The stairs loomed on my left, a wide wooden banister curving up the side of the room. Grant took a step toward them.
“Come on,” he said. “There’s something I want to show you.” At the top of the stairs we came to a long hall, with doors shut on both sides of the corridor. The hallway ended in front of five steps. We walked up and ducked through a low door.
The small room was hotter than the rest of the house, and filled with the smell of dust and dried paint. I knew before locating the gabled, boarded-up window that we were in Catherine’s studio. When my eyes adjusted to the light, I took in the paneled walls, the long drafting table, and the shelves of art supplies. Half-empty glass jars of purple paint lined the top shelf, paintbrushes frozen in hard pools of lavender and periwinkle. A string circling the room displayed drawings—large, intricately rendered flowers in graphite and charcoal—hung with wooden clothespins.
“My mother was an artist,” Grant said, gesturing to the work. “She spent hours of every day up here. For most of my life, she drew only flowers: rare ones, tropical ones, or short-blooming, delicate ones. She had a fear of not having the right flower to express what she wanted to say at any given moment.”
He led me to an oak file cabinet in the corner of the room and opened the middle drawer. It was labeled L–Q. Every file was marked with a plant name, and each held a file folder with a single drawing: parsley, passionf
lower, peppermint, periwinkle, pineapple, and pink. He thumbed through the P’s until he got to poplar, white. He withdrew the file folder and opened it; it was empty. The drawing was in the blue room, still wrapped in a silk ribbon with the inked day and time of our first date.
Grant closed the drawer and opened another, looking through the files until he found a drawing of a cherry blossom. He placed it on the empty drafting table and disappeared through the door.
I sat down, admiring the work. The lines were quick, confident, the shadows deep and complex. The blossom filled the entire paper, and its beauty was nearly overwhelming. I bit my lip.

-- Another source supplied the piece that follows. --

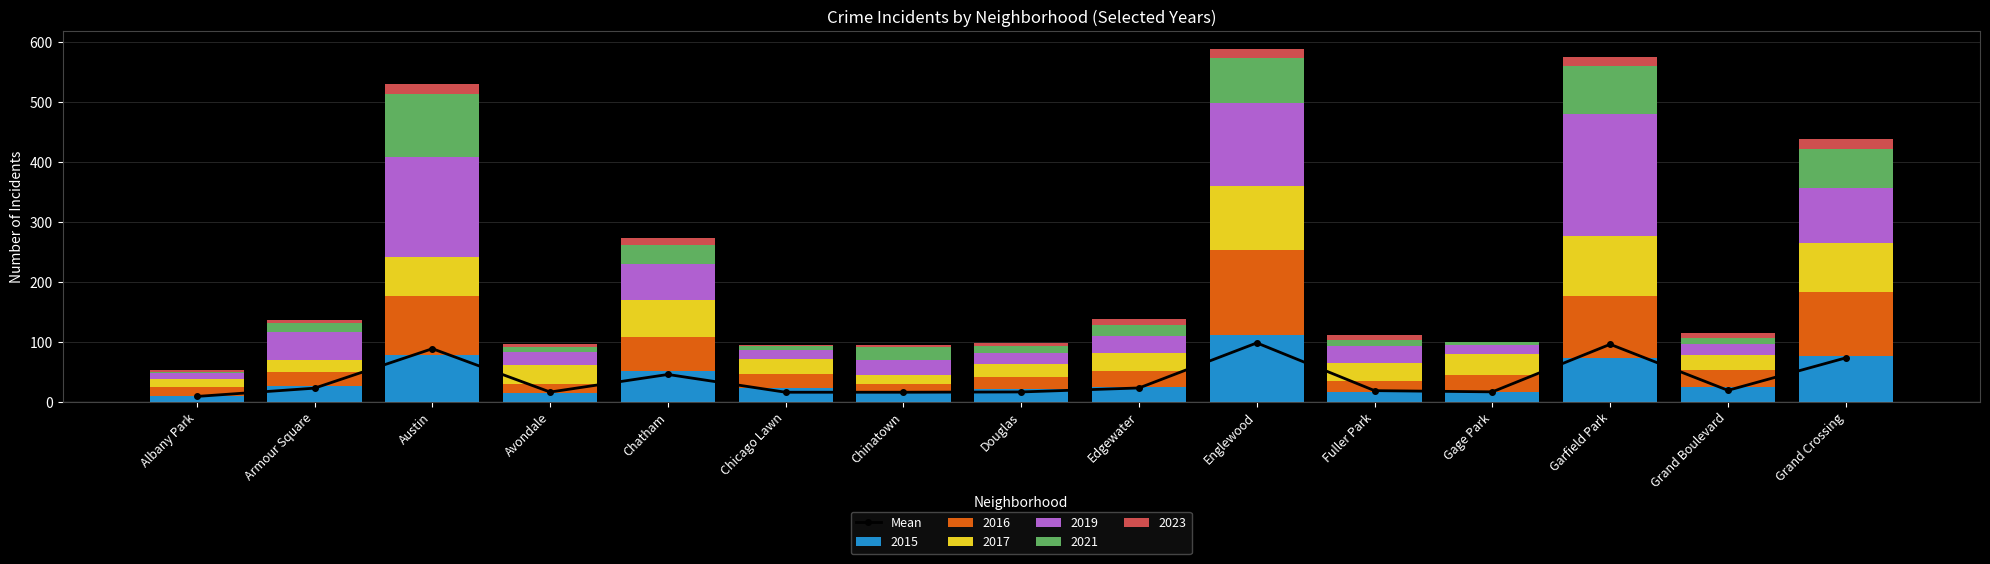

Are the bars grouped side by side (vs. stacked)?

No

Grant returned, watching my expression as I studied the paper. “Definition?” he asked.
“Good education,” I said.
He shook his head. “Impermanence. The beauty and transience of life.”
This time, he was right. I nodded.
Grant held up a hammer he had retrieved and pried the board off the window. Light flooded through the broken glass and onto the tabletop like a spotlight. He placed the drawing in the rectangles of light and sat on the edge of the table. “Shoot,” he said, caressing first the camera and then my body beneath it.
He watched as I extracted the camera from its case and turned to the image. I shot from every angle: standing on the floor, on a chair, and then in front of the window, blocking the harsh light. I adjusted the shutter speed and the focus. Grant’s eyes were on my fingers, my face, and my feet crouched on the tabletop. I went through an entire roll. His eyes did not waver as I loaded a second roll and then a third. My skin lifted under his gaze as if the surface of my body were reaching toward him without the permission of my mind.
When I was done, I returned the drawing to the file folder. The next day I would have the film developed, and my dictionary would be complete. I turned the camera to where Grant sat, unmoving, on the table, and studied his face through the viewfinder.